### 文書の抜粋
こうした「障害」は、最終的には自己操縦心性の崩壊のみが解決になります。

これは真剣な感情分析の先にもたらされます。内容は、自分が人生で追い求めた「理想」や過去の来歴で抱いた「望み」を詳しく吟味し、それが完全に自己撞着の中にあり根本的に実現不可能な矛盾体であることを自覚することです。
これはこの感情分析の途上で、頭で理解する前に、心の底でそれが自己操縦心性自身に自覚され、人生への深い絶望感情が流れ出てくる事態に恐らくなります。この絶望は、今起きたものではなく、実は人生の早期に起き、それ以降それに目をふさぎ自分を欺いて生きる生き方の中にあったわけです。
これが、今までの「答えが出ない心」の全体そのものが崩壊する、「捨てたかったものを捨てる」時として、受け入れる必要があります。

### 課題一覧
**A.** 自己操縦心性についての文章のうち、「これは真剣な感情分析の先にも」から始まり「る」時として、受け入れる必要があります。」で終わる範囲を、一字も変えずに書き写してください。
**B.** 自己操縦心性についての文章を、最後の文に続けて書き進めてください。
この後に示す項目は、自己操縦心性についての文章とは別個の資料です。

### 提供された項目

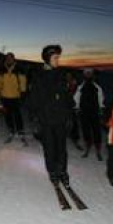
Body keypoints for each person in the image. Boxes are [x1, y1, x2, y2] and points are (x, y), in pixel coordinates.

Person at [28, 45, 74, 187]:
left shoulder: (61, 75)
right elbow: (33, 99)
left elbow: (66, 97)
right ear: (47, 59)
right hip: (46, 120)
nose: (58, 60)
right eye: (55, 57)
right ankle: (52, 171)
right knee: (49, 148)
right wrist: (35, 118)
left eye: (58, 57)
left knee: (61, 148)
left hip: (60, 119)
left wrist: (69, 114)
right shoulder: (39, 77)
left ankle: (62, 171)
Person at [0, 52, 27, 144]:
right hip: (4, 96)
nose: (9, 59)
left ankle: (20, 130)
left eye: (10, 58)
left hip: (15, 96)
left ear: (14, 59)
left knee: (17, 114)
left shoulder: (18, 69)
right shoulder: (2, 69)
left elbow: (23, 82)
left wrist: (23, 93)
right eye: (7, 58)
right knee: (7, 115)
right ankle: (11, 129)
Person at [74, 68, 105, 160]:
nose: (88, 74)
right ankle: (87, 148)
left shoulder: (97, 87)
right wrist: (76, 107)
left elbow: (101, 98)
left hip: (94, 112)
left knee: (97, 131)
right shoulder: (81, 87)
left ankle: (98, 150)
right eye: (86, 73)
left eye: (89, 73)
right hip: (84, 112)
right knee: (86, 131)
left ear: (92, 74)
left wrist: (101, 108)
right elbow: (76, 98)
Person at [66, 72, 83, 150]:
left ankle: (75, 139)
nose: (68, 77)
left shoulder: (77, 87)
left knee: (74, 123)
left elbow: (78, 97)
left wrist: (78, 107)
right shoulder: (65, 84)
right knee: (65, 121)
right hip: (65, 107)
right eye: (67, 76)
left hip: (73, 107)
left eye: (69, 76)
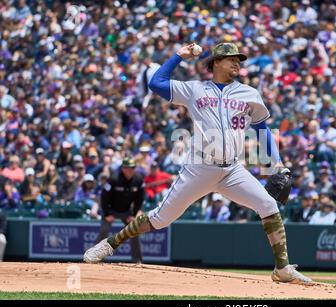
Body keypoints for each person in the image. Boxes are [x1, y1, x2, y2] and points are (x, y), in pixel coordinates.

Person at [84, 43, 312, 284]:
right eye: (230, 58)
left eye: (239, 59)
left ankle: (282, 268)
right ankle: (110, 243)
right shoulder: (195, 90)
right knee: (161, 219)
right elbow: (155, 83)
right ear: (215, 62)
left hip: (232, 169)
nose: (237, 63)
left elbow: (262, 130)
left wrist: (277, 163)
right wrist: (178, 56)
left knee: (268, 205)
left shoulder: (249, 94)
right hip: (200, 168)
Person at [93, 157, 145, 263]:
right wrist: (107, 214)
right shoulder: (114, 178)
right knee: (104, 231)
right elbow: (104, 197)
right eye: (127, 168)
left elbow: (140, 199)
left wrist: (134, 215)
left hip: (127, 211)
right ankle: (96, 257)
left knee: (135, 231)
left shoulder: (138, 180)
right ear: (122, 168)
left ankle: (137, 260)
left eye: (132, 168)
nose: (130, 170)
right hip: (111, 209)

### 課題別の解答
**A.**
これは真剣な感情分析の先にもたらされます。内容は、自分が人生で追い求めた「理想」や過去の来歴で抱いた「望み」を詳しく吟味し、それが完全に自己撞着の中にあり根本的に実現不可能な矛盾体であることを自覚することです。
これはこの感情分析の途上で、頭で理解する前に、心の底でそれが自己操縦心性自身に自覚され、人生への深い絶望感情が流れ出てくる事態に恐らくなります。この絶望は、今起きたものではなく、実は人生の早期に起き、それ以降それに目をふさぎ自分を欺いて生きる生き方の中にあったわけです。
これが、今までの「答えが出ない心」の全体そのものが崩壊する、「捨てたかったものを捨てる」時として、受け入れる必要があります。

**B.**
このような心性崩壊が、「望みの見えないケース」における、「初期安定」から「望みに向かう動機段階」への大きな谷間を通る道のりとして起きることを、ハイブリッド理論の一つの帰着として言えるように感じます。
こうしたケースでは、これが多分間違いなく最大の心性崩壊体験になります。これはまさに僕が『悲しみの彼方への旅』に描写したものなんですね。「人生をかけた取り組みになるというのは実はこの話で」と触れた通り。

一方、これこそが「再生」のメカニズムであることを知る時、『悲しみの彼方への旅』に描写したような深い絶望は、無用と考えています。その絶望は、多分にこの現象の本質的部分ではなく、当時の僕の無知に起因するものが大きかったと感じる次第です。
知的には楽観を保ちながら、感情としては絶望を流すことも可能..とまあ理論的には言えますが、やはり最悪の精神状態が考えられますので、とにかく「精神は死に実存だけを守る」ことが課題になる通過点があることを、心にしっかりと刻んでおくことが大切です。

心性崩壊が「人生の望みの回復」にどう役立つかというと、まず、同時に起きる感情の膿の放出によって感情の膿の残量が大幅に減少し、肯定型価値感覚が人生で初めて芽を出すことです。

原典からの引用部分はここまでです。